Influence of soot number emissions on contrail cirrus properties, life cycle and climate impact

Kurzfassung

Contrail cirrus modify upper tropospheric cloudiness significantly. Aircraft soot emissions have a large impact on microphysical process rates of contrail cirrus. Our objective is to analyze the influence of reduced soot particle emissions, as expected from biofuels or lean combustion, on contrail cirrus properties, life cycle and climate impact. Our study is based on a contrail cirrus parameterization, using a double moment microphysics scheme, within the ECHAM5 climate model. We perform idealized process studies prescribing constant initial ice crystal number concentrations and investigate life cycles of contrail cirrus clusters in different synoptic situations and flight levels. In long-lived and large-scale ice supersaturated areas, sedimentation of ice crystals into subsaturated areas accounts for 25 to 45% of the overall ice crystal loss limiting the lifetime of contrail cirrus. At low ice crystal number concentrations, ice crystals grow initially faster, sedimentation is increased and, later in the life cycle, ice crystal number concentrations are earlier so low that deposition on ice crystals is limited by diffusional growth time scales.

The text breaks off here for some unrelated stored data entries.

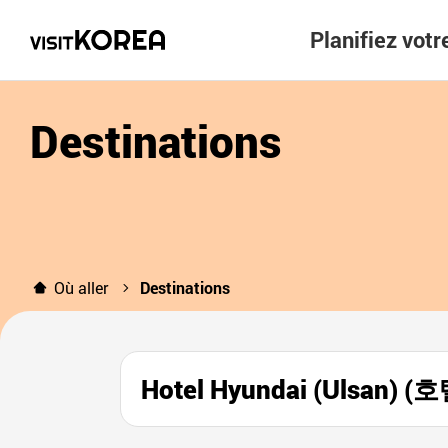
Planifiez vot
Destinations
Où aller
Destinations
Hotel Hyundai (Ulsan)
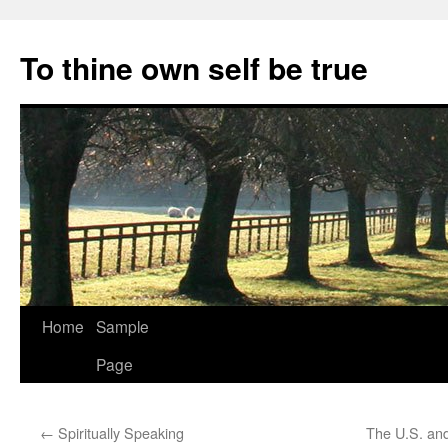
Skip
to
To thine own self be true
content
Home
Sample
Page
←
Spiritually Speaking
The U.S. and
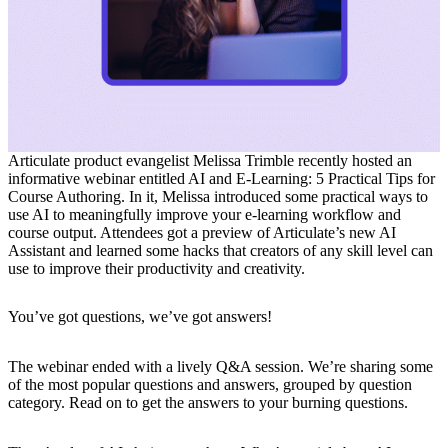
Articulate product evangelist Melissa Trimble recently hosted an
informative webinar entitled
AI and E-Learning: 5 Practical Tips for
Course Authoring
. In it, Melissa introduced some practical ways to
use AI to meaningfully improve your e-learning workflow and
course output. Attendees got a preview of Articulate’s new AI
Assistant and learned some hacks that creators of any skill level can
use to improve their productivity and creativity.
You’ve got questions, we’ve got answers!
The webinar ended with a lively Q&A session. We’re sharing some
of the most popular questions and answers, grouped by question
category. Read on to get the answers to your burning questions.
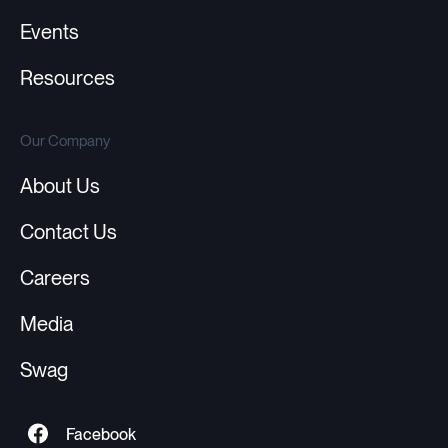
Events
Resources
Our Company
About Us
Contact Us
Careers
Media
Swag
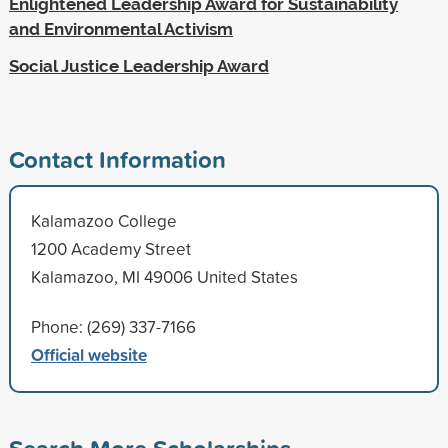
Enlightened Leadership Award for Sustainability
and Environmental Activism
Social Justice Leadership Award
Contact Information
Kalamazoo College
1200 Academy Street
Kalamazoo, MI 49006 United States
Phone: (269) 337-7166
Official website
Search More Scholarships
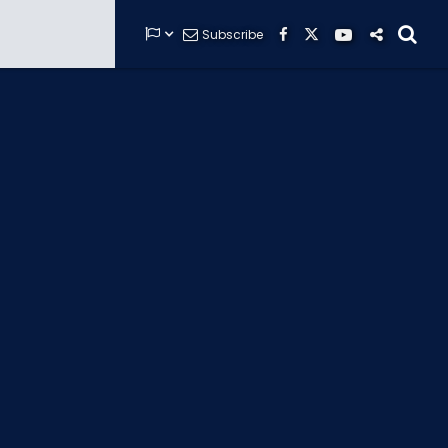


Subscribe






GUARDIANS OF THE HIDDEN CHAMBER
KONG X GODZILLA: THE RIDE
PHANTOM THEATER: OPENING
NIGHTMARE
THE MINE OF LOST SOULS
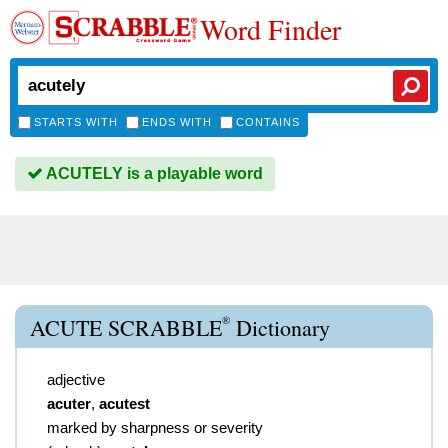
Word Finder
STARTS WITH
ENDS WITH
CONTAINS
ACUTELY is a playable word
®
ACUTE SCRABBLE
Dictionary
adjective
acuter
,
acutest
marked by sharpness or severity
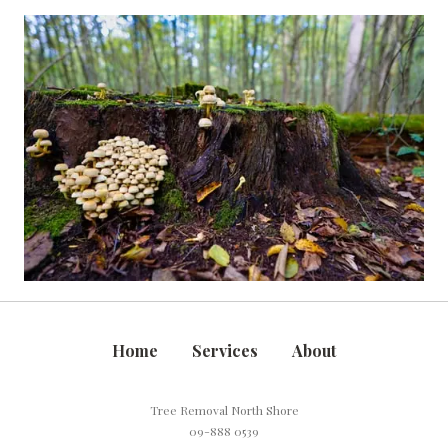
Home
Services
About
Tree Removal North Shore
09-888 0539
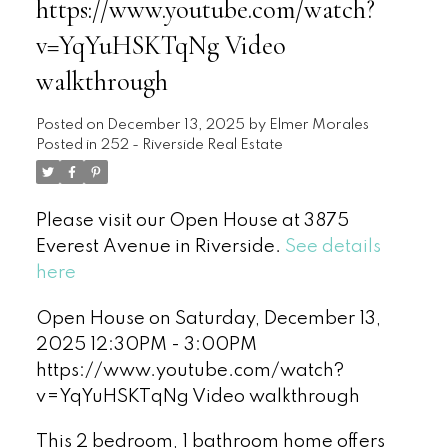
https://www.youtube.com/watch?
v=YqYuHSKTqNg Video
walkthrough
Posted on
December 13, 2025
by
Elmer Morales
Posted in
252 - Riverside Real Estate
Please visit our Open House at 3875
Everest Avenue in Riverside.
See details
here
Open House on Saturday, December 13,
2025 12:30PM - 3:00PM
https://www.youtube.com/watch?
v=YqYuHSKTqNg Video walkthrough
This 2 bedroom, 1 bathroom home offers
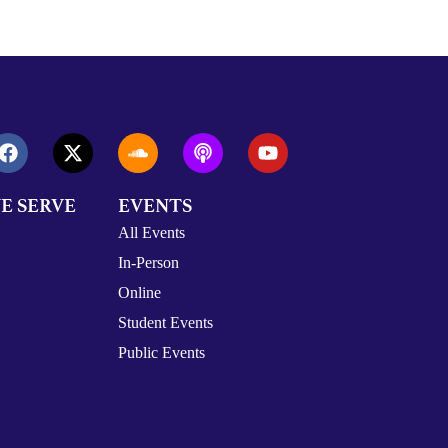
E SERVE
EVENTS
All Events
In-Person
Online
Student Events
Public Events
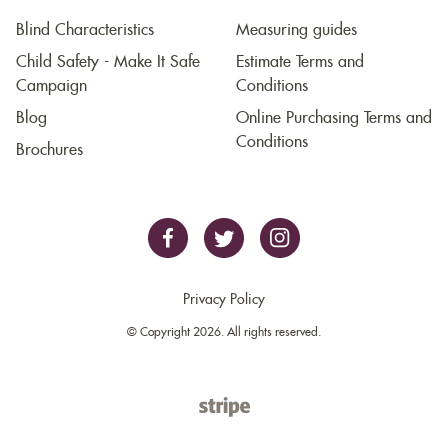
Blind Characteristics
Measuring guides
Child Safety - Make It Safe
Estimate Terms and
Campaign
Conditions
Blog
Online Purchasing Terms and
Conditions
Brochures
Privacy Policy
© Copyright 2026. All rights reserved.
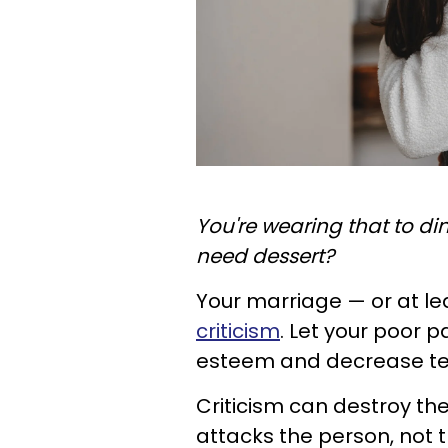
You're wearing that to din
need dessert?
Your marriage — or at l
criticism
. Let your poor p
esteem and decrease tens
Criticism can destroy th
attacks the person, not 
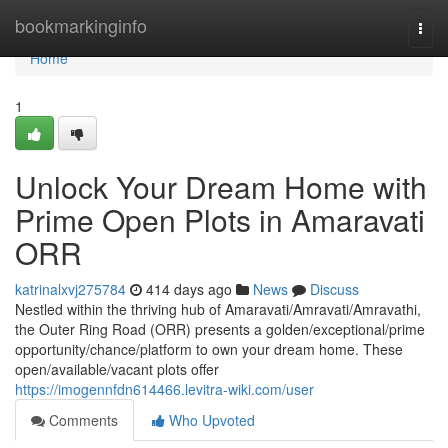
Home
bookmarkinginfo
Togg
navi
Home
1
Unlock Your Dream Home with
Prime Open Plots in Amaravati
ORR
katrinalxvj275784
414 days ago
News
Discuss
Nestled within the thriving hub of Amaravati/Amravati/Amravathi,
the Outer Ring Road (ORR) presents a golden/exceptional/prime
opportunity/chance/platform to own your dream home. These
open/available/vacant plots offer
https://imogennfdn614466.levitra-wiki.com/user
Comments
Who Upvoted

The influence of soot emission reductions is largest in large-scale ice supersaturated areas: A reduction in initial ice crystal number concentration by 80 % leads to an increase in ice particle loss due to sedimentation by about 15%. This means that on average, contrail cirrus lifetimes appear to be shorter by 3 to 4 hours, the mean optical depth is significantly reduced and the maxima of total extinction of short wave radiation are decreased by a factor of 2 to 2.5.